I'm a little bit confused as to why so many people are up in arms about Facebook's new facial recognition tool.
I guess it is kind of scary when you consider the huge amount of personal data that Facebook has accumulated on over 600 million individuals (and in many cases their pets as well) over the time it has been active. But isn't that kind of the point? We all sign up to social networking sites fully in the knowledge that our personal information is going to be in the public domain. And then we moan when it is.
However we set our privacy settings Facebook will still have all the information that we choose to put on the site stored somewhere on their servers. And also information about us we don't upload ourselves - images our friends have uploaded and tagged, links to things we "might like" posted on our walls by others, places our friends have checked us in to and a wealth of other data. Whether or not we choose to share this information with family, friends, friends of friends or everyone, Facebook still has it all – everything about us.
I agree that Facebook should really have allowed people to opt in to the facial recognition tool but I can't see what difference it makes that they didn't. Your face is on display every time you walk down the street sans paper bag. Most people seem happy for their friends to tag them in photos so why aren't they happy for Facebook to suggest to these friends that you are tagged? Even if you turn the technology off in your settings, Facebook still has the capability of being able to scan their enormous collection of uploaded images for your face should they, for any reason, decide to do it against your will. Facebook's photograph collection is expanding at about 1000 pictures per second… Odds are there are pictures of you on Facebook that you don't even know where taken. Possible in the background of someone else's holiday snaps or maybe snowboarding past a posing couple on a mountain piste in Canada.
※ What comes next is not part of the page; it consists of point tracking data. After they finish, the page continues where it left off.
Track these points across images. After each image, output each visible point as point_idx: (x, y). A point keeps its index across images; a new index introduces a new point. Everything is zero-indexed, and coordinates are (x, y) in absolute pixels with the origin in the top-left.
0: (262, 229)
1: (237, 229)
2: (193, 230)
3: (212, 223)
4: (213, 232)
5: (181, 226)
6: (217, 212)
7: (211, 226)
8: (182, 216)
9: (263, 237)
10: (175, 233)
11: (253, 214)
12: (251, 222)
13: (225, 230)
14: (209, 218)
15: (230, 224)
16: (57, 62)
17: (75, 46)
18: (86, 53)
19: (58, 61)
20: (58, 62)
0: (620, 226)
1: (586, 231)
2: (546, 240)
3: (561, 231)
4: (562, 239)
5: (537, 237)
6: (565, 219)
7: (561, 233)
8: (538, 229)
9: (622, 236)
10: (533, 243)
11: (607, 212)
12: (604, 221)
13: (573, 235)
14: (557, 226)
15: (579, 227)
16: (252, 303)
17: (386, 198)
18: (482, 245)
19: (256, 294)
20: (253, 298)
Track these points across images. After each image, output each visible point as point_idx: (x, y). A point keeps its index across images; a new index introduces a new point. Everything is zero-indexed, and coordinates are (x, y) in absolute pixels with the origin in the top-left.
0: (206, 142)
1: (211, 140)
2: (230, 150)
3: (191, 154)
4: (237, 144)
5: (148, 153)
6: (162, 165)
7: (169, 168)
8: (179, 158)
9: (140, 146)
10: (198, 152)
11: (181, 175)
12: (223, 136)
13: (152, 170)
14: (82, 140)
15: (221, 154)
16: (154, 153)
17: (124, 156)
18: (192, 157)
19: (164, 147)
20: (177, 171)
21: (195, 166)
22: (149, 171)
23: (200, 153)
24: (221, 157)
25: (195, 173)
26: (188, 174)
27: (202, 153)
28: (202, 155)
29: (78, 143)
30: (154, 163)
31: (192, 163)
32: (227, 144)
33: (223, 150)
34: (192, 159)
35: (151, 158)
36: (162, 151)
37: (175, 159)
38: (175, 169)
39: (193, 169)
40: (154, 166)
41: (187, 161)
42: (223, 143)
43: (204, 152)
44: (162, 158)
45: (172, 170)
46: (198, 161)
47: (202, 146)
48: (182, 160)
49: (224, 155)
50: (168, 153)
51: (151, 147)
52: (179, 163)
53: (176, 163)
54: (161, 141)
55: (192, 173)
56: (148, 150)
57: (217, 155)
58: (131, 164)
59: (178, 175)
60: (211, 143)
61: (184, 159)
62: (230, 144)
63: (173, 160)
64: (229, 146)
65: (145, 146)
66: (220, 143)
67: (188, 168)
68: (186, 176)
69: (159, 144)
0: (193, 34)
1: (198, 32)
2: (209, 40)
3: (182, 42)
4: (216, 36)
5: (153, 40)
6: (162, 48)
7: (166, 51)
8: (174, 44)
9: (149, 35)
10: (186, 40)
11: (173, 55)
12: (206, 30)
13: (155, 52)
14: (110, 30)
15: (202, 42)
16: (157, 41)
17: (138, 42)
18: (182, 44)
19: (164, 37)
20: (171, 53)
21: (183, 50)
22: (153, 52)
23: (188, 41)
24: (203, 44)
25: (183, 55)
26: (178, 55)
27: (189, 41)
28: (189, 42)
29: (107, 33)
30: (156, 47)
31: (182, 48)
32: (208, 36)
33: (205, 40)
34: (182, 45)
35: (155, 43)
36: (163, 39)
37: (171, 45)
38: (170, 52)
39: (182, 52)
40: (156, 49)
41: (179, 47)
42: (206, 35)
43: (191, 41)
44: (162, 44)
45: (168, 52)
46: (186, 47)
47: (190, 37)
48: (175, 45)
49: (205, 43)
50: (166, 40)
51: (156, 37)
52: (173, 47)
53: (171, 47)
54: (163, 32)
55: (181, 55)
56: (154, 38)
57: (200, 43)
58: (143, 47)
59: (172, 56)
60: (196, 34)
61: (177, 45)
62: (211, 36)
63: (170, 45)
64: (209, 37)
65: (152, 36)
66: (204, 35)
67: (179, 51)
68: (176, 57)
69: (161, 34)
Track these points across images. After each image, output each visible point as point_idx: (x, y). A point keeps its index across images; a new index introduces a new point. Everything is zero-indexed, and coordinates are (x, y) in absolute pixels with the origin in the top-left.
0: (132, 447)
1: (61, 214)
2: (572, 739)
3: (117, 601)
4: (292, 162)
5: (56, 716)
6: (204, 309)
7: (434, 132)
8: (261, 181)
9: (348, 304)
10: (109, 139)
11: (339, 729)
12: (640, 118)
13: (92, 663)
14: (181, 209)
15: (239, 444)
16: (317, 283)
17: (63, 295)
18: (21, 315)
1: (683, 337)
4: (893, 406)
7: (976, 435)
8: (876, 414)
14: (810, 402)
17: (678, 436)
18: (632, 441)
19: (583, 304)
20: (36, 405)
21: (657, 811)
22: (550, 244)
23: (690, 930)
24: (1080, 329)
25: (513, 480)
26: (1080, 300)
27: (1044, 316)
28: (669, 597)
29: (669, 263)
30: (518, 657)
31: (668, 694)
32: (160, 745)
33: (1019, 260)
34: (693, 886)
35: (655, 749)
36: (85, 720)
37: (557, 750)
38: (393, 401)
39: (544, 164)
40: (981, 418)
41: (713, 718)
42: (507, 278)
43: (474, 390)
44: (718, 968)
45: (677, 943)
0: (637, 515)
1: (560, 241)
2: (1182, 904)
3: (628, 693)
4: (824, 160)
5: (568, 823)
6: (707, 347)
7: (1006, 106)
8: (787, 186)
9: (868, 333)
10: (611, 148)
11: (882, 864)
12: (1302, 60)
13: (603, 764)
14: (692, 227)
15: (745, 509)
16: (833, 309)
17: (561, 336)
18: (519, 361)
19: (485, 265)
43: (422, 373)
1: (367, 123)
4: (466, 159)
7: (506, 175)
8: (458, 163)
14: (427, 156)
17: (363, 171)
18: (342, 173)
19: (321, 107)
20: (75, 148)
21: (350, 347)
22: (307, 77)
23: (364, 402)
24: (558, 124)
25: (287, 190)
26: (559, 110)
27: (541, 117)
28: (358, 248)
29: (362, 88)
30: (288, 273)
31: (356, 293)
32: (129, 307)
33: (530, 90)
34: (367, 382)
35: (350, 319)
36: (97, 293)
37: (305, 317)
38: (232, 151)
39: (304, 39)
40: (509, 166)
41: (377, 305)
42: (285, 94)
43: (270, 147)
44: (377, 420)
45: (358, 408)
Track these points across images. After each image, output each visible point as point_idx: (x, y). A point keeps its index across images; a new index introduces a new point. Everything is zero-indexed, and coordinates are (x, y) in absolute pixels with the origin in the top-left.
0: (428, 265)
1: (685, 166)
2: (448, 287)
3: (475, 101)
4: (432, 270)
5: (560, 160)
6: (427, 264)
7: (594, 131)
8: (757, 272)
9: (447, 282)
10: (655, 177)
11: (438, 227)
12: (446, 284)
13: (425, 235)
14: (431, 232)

I think what people are really objecting to is the realisation that technology can now pick their face out from a crowd - and they've unwittingly submitted hundreds of photos to the system that can do it. Suddenly the anonymity that the internet used to provide is gone. You can no longer hide behind the barrage of your flame–war or lurk in the dark corners of a forum. Over the past few years Facebook has slowly integrated into everything you do online… Console games ask you for your Facebook credentials so you can automatically post status updates on the levels you have completed. Other social sites ask you to link your Facebook account to them (Habbo Hotel for instance) and PC World's news site, only yesterday asked me to log in using my Facebook details so I could post something pretty much the same as this post – I refused which is why I am posting it here. Apparently even adult sites allow you to 'like' the things they specialise in – I can't think why anyone would be happy to post that sort of information about themselves on Facebook but the option is there.
In other words Facebook has managed, since it's launch in 2004, to sneakily infringe on our lives, bit by bit, and now boasts an gigantic database of pretty much every thing we do, everyone we know and all of the things we like. How powerful could that information be in the wrong hands? But I think the hardest point for everyone to accept is that we have all created this database ourselves!